The first is trivial, however the second one seems to hinge on the assumption that 0.99...=1 before it can even work. It seems to me that if you do not assume 0.99...=1 initially, then you cannot say 0.99...+.1^N>1 for all N. I would be curious to see the proof of this statement on its own merit, rather than initially assuming it is then deriving the proof from that. If I'm off-base here, please explain how you can do this without assuming 0.99...=1.

Edit: I shouldn't say it hinges on the assumption that 0.99...=1, rather it hinges on the assumption that 0.99...<1 is false.

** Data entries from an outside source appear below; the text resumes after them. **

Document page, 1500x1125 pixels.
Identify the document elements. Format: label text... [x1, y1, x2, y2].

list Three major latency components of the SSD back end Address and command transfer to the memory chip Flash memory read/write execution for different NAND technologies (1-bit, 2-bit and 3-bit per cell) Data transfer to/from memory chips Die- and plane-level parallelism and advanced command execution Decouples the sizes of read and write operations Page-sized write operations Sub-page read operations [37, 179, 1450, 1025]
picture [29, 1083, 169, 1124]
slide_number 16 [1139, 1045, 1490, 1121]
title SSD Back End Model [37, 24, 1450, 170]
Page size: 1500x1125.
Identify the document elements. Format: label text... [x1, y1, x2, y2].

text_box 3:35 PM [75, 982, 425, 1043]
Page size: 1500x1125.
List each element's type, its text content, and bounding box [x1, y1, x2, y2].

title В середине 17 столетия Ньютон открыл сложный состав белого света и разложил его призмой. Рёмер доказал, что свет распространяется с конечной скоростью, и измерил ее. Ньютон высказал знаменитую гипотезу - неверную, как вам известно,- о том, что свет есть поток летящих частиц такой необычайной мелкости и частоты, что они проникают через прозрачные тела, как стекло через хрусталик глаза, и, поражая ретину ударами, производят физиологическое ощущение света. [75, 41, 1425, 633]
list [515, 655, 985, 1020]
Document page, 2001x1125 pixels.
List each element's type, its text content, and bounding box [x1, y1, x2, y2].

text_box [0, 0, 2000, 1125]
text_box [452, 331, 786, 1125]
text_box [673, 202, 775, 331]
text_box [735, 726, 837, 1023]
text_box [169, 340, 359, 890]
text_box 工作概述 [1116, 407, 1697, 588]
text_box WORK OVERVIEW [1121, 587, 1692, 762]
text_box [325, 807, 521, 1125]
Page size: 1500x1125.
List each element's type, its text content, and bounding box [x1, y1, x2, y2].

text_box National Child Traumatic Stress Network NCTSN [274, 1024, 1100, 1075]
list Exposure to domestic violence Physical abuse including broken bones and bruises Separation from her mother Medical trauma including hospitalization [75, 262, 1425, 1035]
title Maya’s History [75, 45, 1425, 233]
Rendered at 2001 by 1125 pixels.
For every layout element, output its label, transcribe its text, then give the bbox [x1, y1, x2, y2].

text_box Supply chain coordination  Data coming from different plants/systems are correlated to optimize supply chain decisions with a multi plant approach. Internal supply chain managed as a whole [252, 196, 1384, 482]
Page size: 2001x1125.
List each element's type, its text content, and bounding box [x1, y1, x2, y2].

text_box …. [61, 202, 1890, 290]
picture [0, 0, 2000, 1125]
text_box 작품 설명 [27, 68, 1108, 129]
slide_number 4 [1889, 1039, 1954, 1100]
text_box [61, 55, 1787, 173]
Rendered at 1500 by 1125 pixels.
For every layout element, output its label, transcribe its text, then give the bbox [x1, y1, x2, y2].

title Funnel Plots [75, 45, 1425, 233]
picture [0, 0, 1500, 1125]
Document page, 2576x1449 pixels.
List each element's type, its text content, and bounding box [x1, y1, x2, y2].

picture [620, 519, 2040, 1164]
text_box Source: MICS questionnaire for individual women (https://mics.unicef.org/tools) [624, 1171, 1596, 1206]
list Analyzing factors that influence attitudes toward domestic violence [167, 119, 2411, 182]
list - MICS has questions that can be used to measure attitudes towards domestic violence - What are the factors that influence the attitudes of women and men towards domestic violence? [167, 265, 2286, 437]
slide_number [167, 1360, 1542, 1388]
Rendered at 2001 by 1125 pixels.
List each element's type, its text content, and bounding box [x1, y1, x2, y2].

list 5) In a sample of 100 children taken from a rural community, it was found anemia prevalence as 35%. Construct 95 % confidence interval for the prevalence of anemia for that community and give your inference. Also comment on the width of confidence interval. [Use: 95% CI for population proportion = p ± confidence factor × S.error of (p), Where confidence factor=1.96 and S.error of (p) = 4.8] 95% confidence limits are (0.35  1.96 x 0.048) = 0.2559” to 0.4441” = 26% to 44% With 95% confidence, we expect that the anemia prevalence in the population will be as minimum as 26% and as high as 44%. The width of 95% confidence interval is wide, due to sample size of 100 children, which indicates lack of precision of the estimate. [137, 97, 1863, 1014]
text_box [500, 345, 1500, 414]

The argument is the same, though the syntax may not be exactly as it should.

 

[RossGr]

Originally posted by: ZeroNine8
In the second method of proving this, you claim that for all N>0
0.99...-0.1^N < 1
and
0.99...+.1^N > 1

The first is trivial, however the second one seems to hinge on the assumption that 0.99...=1 before it can even work. It seems to me that if you do not assume 0.99...=1 initially, then you cannot say 0.99...+.1^N>1 for all N. I would be curious to see the proof of this statement on its own merit, rather than initially assuming it is then deriving the proof from that. If I'm off-base here, please explain how you can do this without assuming 0.99...=1.

Edit: I shouldn't say it hinges on the assumption that 0.99...=1, rather it hinges on the assumption that 0.99...<1 is false. The argument is the same, though the syntax may not be exactly as it should.

Perhaps you should actually read the proof! I did not assume anything. I very carefully developed that relationship. Now go back to the proof and actually make an effort to understand it.

 

[ZeroNine8]

nm, i started reading the 'second' proof too far down, i just scrolled past all the sigma stuff thinking it was part of the first, not realizing it was developed up there. Besides, reading the proof has nothing to do with it, I've read it several times and still managed to skim right over that section the last time.

 

[Lynx516]

Sorry but what you said is that you can skim a proof (which makes you miss out vital details) then pick at a point without fully understanding the proof. That stinks of bad mathmatical practice and ilogical thought. Can you please clarify your mathmatical background?

edit: You should refer to the academic paper " R.V. Churchill and J.W. Brown. Complex Variables and Applications. 0.9999... = 1 ed., McGraw-Hill, 1990."
That should solve this issue for ever.